*** Provided text ***
So it's kind of an interesting story. I think sometimes you have to push your hand a little bit, and I think buying the domain was basically what got me off my butt and to actually do things.

Mike: Yeah, so let's talk a little bit about why offroading. Obviously you got the domain name as you said, but what are kind of the criteria that you were looking for and why you wanted to go down this path for these types of products versus something else.

Dave: I think the biggest thing is the wide selection of products that you can do with offroading, and I've learned that the hard way with previous niches, which if you go too narrow you get to the point where you're importing three or four different products and then expanding beyond that becomes basically impossible. And you’re basically starting fresh the next time you do want to start importing new products. So that was the biggest thing that I look for. I kind of have this goal in mind that I want to import 100 products.

I think that's a good starting point to do about a million to two million dollars in revenue is about 100 products. You could maybe get away with a little bit less, but I think 100 products is a good goal to have. So that was my biggest criteria is being able to import at least 100 products in that one niche. Obviously with offroading I think that you know you could probably do 10,000 products in that niche.
*** Records shown ***
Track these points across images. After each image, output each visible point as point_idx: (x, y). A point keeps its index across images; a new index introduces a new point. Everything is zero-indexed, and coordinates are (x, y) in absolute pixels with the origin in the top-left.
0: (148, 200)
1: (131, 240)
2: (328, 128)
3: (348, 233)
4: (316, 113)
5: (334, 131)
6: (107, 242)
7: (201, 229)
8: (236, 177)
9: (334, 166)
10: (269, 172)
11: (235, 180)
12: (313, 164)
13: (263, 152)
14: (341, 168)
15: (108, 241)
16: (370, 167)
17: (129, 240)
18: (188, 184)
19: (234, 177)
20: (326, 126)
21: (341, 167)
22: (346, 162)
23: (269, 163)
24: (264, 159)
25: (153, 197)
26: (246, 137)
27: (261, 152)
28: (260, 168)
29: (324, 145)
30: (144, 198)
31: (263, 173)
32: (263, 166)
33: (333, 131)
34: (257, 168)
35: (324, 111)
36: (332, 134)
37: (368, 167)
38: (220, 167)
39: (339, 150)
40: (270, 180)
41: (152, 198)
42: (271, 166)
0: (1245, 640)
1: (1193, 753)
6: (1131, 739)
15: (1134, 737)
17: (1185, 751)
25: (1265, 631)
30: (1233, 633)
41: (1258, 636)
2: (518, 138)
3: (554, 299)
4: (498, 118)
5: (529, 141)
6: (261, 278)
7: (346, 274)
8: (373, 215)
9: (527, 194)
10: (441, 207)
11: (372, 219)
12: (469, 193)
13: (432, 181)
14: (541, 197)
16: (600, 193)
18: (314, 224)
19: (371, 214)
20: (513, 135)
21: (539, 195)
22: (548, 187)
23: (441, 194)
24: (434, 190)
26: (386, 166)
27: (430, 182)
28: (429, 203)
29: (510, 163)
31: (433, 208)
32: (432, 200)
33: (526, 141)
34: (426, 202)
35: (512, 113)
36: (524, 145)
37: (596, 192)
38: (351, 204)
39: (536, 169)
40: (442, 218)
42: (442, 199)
***
• _Brief 1_:
In the interview about choosing an offroading niche, what number of products does Dave name as a good starting point for about one to two million dollars in revenue?
• _Brief 2_:
Write the next part of the interview about choosing an offroading niche, continuing after its last sentence.

• _Answer area 1_:
About 100 products.

• _Answer area 2_:
Mike: So I mean by the time you’re doing 100 products in one year you're talking about launching two products a week on average pace. That seems like a heck of a project to me. I mean I don't even have 100 SKUs yet total and I’ve been doing this longer. So let's talk about like how you're accomplishing that, that seems like a heck of a feat.

Dave: Well 100 products is a little bit, it sounds bigger than it is because that includes variations, and that’s something probably a lot of people can relate to. If you sell a pair of pants, you might only have one pair of Levi's blue jeans, but they come in 10 or 15 different sizes. So technically that one pair of blue jeans would be 10 to 15 different sizes with my books.

So it’s 100 different SKUs. Most of those products are probably going to have three to five variations. So in total it's more like 20 to 25 unique products, which I think is a reasonable estimate, 20, 25 different products is one every other week. But that's the beauty of picking a narrow niche, you know, fairly wide but at the same time narrow, is the fact that I can work with one or two suppliers and basically get the whole catalog.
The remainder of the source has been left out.